King will also be a part of the joint National Truth and Reconciliation Day project on Sept. 30. For more details on this, see the next week's edition of the Mercury.


Gallery 1 hosts an exhibition named ᑌᐸᑯᐦᑊ/Tepakohp/7 that was curated by Melanie Monique Rose and features various art pieces by Audie Murray, Larissa Kitchemonia, Donna Langhorne, Stacey Fayant, Marcy Friesen, Brandy Jones and Rose. It's organized and circulated by the Organization of Saskatchewan Arts Councils (OSAC).

ᑌᐸᑯᐦᑊ/Tepakohp/7 is a multi-artist exhibition which celebrates the stories and experiences of the many nations of Indigenous women living on the land that's now called Saskatchewan. They share their stories through their art to amplify, inspire and educate about the diverse relationships and transactions they have to this land and each other, as it's explained on the OSAC website.

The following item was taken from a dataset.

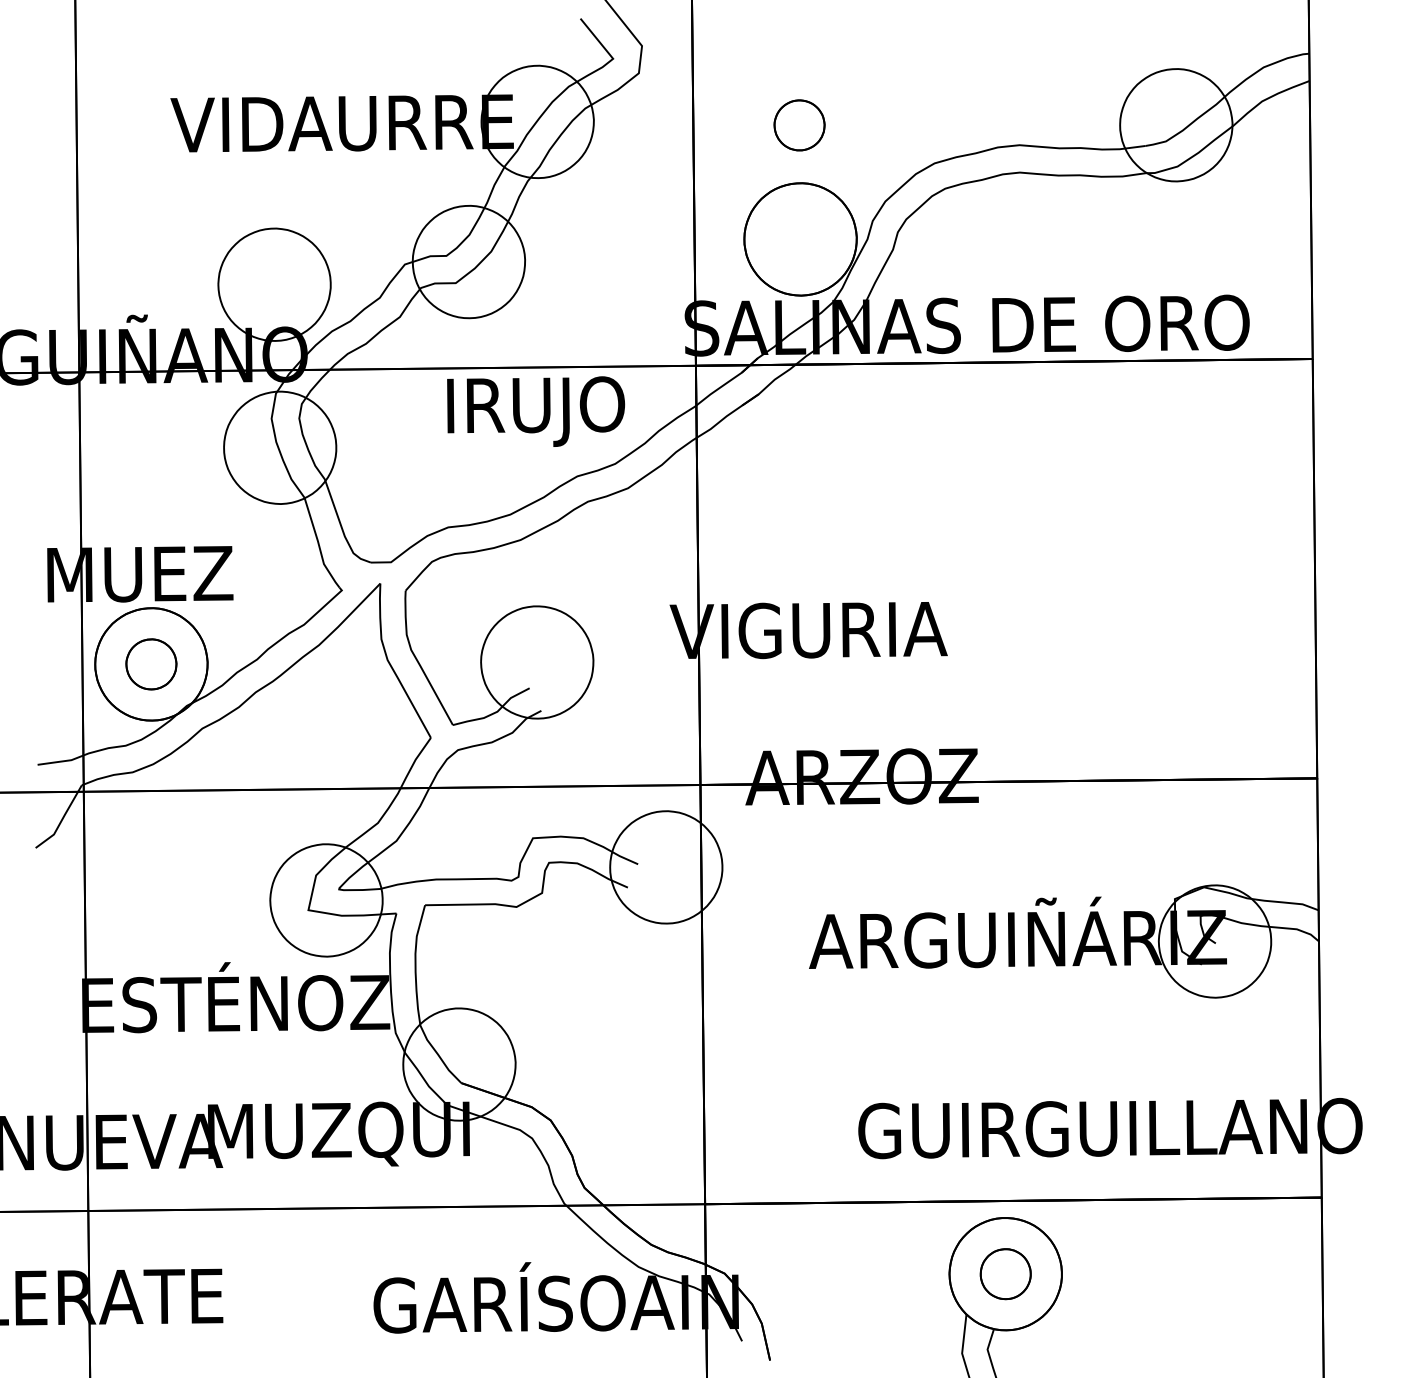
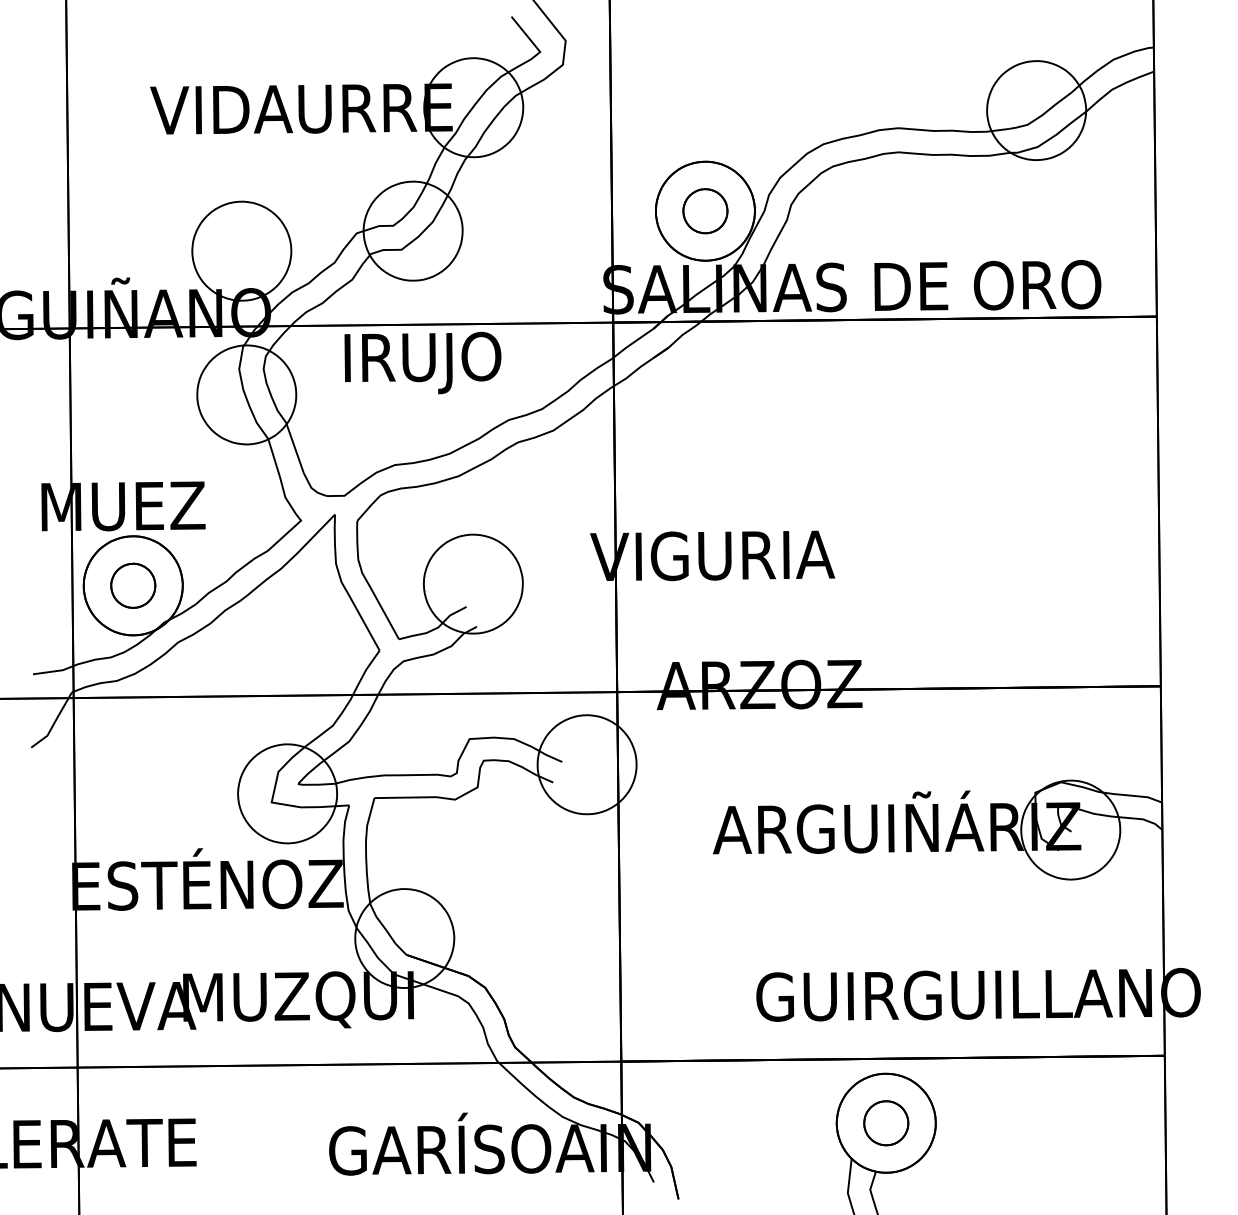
part: (799, 125) -> (705, 211), moved
text: (536, 411) -> (423, 362), moved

Tepakohp (ᑌᐸᑯᐦᑊ) is the Néhiyaw word for seven and has deep significance for Indigenous communities throughout the world. The exhibition that features seven Indigenous female artists is in honour of the principles of seven and the Indigenous artists that helped shape contemporary Indigenous art in Canada.

The work of Kitchemonia seeks both to dismantle the negative narratives around Indigenous motherhood within communities while celebrating the deep connections and knowledge that lives within. Fayant furthers the narrative that knowledge continues to live inside, indicating that ancestors are always watching in her work. Jones, Langhorne and Friesen's work is about Indigenous survivance. And relationality as a living practice is at the core of the work of both Murray and Rose. 

The exhibition will be on display through Nov. 4.